Each record is to be duplicated exactly, with nothing added.

--- Record excerpts ---

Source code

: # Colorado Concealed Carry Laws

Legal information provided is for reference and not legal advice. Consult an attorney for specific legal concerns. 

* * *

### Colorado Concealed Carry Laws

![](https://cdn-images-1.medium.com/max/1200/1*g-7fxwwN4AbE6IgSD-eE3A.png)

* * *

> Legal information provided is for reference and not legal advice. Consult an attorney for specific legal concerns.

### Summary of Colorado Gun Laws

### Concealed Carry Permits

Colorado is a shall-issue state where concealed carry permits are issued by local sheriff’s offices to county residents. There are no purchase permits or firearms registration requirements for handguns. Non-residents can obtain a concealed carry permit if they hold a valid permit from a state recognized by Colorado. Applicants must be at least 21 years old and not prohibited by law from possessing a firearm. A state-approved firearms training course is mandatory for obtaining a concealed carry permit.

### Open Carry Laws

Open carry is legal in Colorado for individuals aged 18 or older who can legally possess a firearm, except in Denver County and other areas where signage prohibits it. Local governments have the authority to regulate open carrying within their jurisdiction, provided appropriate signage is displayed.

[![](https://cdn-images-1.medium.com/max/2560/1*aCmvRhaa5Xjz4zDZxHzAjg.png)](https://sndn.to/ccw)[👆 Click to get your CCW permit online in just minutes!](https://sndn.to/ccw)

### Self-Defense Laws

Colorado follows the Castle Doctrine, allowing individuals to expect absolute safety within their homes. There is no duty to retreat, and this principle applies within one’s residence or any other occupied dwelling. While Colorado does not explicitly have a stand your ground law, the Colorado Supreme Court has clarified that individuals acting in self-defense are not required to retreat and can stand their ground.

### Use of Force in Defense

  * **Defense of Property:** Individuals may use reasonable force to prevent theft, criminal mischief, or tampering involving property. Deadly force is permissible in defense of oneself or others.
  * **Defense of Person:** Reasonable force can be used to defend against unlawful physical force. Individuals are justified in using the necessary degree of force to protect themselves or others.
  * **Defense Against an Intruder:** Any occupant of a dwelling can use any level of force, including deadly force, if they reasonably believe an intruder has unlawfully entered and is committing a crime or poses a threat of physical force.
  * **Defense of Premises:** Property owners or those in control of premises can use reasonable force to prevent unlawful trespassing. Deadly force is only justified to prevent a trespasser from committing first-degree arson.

---

» **Answer**:
Source code

: # Colorado Concealed Carry Laws

Legal information provided is for reference and not legal advice. Consult an attorney for specific legal concerns. 

* * *

### Colorado Concealed Carry Laws

![](https://cdn-images-1.medium.com/max/1200/1*g-7fxwwN4AbE6IgSD-eE3A.png)

* * *

> Legal information provided is for reference and not legal advice. Consult an attorney for specific legal concerns.

### Summary of Colorado Gun Laws

### Concealed Carry Permits

Colorado is a shall-issue state where concealed carry permits are issued by local sheriff’s offices to county residents. There are no purchase permits or firearms registration requirements for handguns. Non-residents can obtain a concealed carry permit if they hold a valid permit from a state recognized by Colorado. Applicants must be at least 21 years old and not prohibited by law from possessing a firearm. A state-approved firearms training course is mandatory for obtaining a concealed carry permit.

### Open Carry Laws

Open carry is legal in Colorado for individuals aged 18 or older who can legally possess a firearm, except in Denver County and other areas where signage prohibits it. Local governments have the authority to regulate open carrying within their jurisdiction, provided appropriate signage is displayed.

[![](https://cdn-images-1.medium.com/max/2560/1*aCmvRhaa5Xjz4zDZxHzAjg.png)](https://sndn.to/ccw)[👆 Click to get your CCW permit online in just minutes!](https://sndn.to/ccw)

### Self-Defense Laws

Colorado follows the Castle Doctrine, allowing individuals to expect absolute safety within their homes. There is no duty to retreat, and this principle applies within one’s residence or any other occupied dwelling. While Colorado does not explicitly have a stand your ground law, the Colorado Supreme Court has clarified that individuals acting in self-defense are not required to retreat and can stand their ground.

### Use of Force in Defense

  * **Defense of Property:** Individuals may use reasonable force to prevent theft, criminal mischief, or tampering involving property. Deadly force is permissible in defense of oneself or others.
  * **Defense of Person:** Reasonable force can be used to defend against unlawful physical force. Individuals are justified in using the necessary degree of force to protect themselves or others.
  * **Defense Against an Intruder:** Any occupant of a dwelling can use any level of force, including deadly force, if they reasonably believe an intruder has unlawfully entered and is committing a crime or poses a threat of physical force.
  * **Defense of Premises:** Property owners or those in control of premises can use reasonable force to prevent unlawful trespassing. Deadly force is only justified to prevent a trespasser from committing first-degree arson.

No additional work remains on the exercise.